Figure 1: Examples of PLA Long-Range UAS (Source: Japan Ministry of Defense (left), Wikimedia (right))³²

Emerging PLA UAS prototypes point to rapidly advancing capabilities in suppression of enemy air defenses (SEAD), long-range strike, and hypersonic missions, signaling an expanding operational mission. The prototype FH-97 can perform SEAD missions with electronic countermeasures, ISR, and strike.³³ Supporting other tactical aircraft as a forward-deployed scout and strike platform, the FH-97 can carry multiple air-to-air missiles, including the PL-15, with a range of 100 kilometers, and the PL-10, with a range of 20 kilometers, for air-to-air attacks.³⁴ The CH-9 Cai Hong-9 prototype is designed as a multimission platform for tactical and strategic ISR and precision strike with a range of up to 11,500 kilometers and an endurance of up to 40 hours.³⁵ The MD-22 hypersonic drone possesses a maximum range of 8,000 kilometers, a 600-kg payload capacity, and can reach speeds
up to Mach 7 with a near-space launch capability.^{36, 37} These cutting-edge systems exemplify the PLA’s intent to employ uncrewed technologies across a growing range of mission sets to dominate every domain and reshape the battlefield.

IMPLICATIONS FOR LARGE-SCALE COMBAT OPERATIONS
Addressing PLA UAS-enabled threats necessitates a concerted effort to enhance capabilities and leverage solutions across the doctrine, organization, training, materiel, leadership, personnel, and facilities (DOTMLPF) spectrum.
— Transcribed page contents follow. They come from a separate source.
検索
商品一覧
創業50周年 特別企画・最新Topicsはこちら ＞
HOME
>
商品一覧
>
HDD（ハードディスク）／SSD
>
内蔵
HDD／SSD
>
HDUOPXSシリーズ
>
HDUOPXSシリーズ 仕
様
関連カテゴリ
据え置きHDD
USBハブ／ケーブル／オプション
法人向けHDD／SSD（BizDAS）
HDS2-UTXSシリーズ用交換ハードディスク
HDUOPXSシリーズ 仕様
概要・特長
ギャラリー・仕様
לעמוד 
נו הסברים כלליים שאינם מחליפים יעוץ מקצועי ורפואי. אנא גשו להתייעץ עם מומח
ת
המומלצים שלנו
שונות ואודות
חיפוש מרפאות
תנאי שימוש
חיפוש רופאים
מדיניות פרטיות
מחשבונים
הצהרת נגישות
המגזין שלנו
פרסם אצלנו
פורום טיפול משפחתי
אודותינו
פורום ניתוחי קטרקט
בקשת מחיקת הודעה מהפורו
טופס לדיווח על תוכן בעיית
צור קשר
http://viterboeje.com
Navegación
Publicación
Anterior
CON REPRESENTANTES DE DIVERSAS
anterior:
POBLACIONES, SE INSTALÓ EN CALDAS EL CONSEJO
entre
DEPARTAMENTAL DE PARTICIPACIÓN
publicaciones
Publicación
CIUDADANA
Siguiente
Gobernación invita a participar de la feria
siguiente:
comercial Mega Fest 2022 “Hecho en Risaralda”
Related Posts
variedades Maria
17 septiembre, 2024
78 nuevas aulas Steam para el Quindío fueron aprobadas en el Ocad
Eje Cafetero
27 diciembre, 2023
This includes researching enhancements in innovative force protection, countering UAS swarms, conducting realistic training, DOTMLPF adaptations, enhancing operator capabilities, and integrating AI and autonomous systems.

• The PLA’s networked employment of diverse uncrewed systems—from small tactical drones to strategic long-endurance platforms and emerging hypersonic UAS—is enhancing situational awareness, targeting precision, and operational tempo. This challenges traditional U.S. concepts of concealment, targeting, and force protection by increasing battlefield transparency and persistent surveillance at multiple echelons.
• The potential employment of autonomous UAS swarms capable of reconnaissance, strike, EW, and BDA could saturate and degrade U.S. air defenses and disrupt command-and- control networks if not effectively countered.
• OPFOR plays an essential role in emulating the UAS threat in training. Integrating small UAS, swarm tactics, and other uncrewed capabilities into combat training center and home-station training events challenges units to operate under conditions of increased battlefield transparency and contend with EW interference. While full replication of PLA UAS capabilities may not be possible, maximizing the use of UAS during training enables OPFOR teams to simulate the challenges of the contemporary battlefield.
• Home-station training can enhance Soldier proficiency in UAS identification and countermeasures, as well as foster robust concealment, denial, deception, and operational discipline across all warfighting functions. These measures are critical for mitigating risks associated with enemy UAS surveillance and targeting.
• DOTMLPF adaptations are necessary to effectively address the UAS threat, including doctrinal updates focused on counter-UAS (C-UAS) and counterreconnaissance, expanded and realistic C-UAS training, and materiel development that enables integration of commercial and emerging technologies to support UAS detection, tracking, and defeat.
• Addressing the shortage of expert operators, planners, and trainers requires focused investment. The expansion of these skills is essential to support integration of UAS and to generate C-UAS expertise across Army formations.
• The PLA focus on intelligentized warfare and AI-enabled autonomous systems has the potential to accelerate operational tempos and complicate U.S. decision cycles. Exploring ways to integrate AI and autonomy into its processes will allow the Army to maintain a competitive advantage.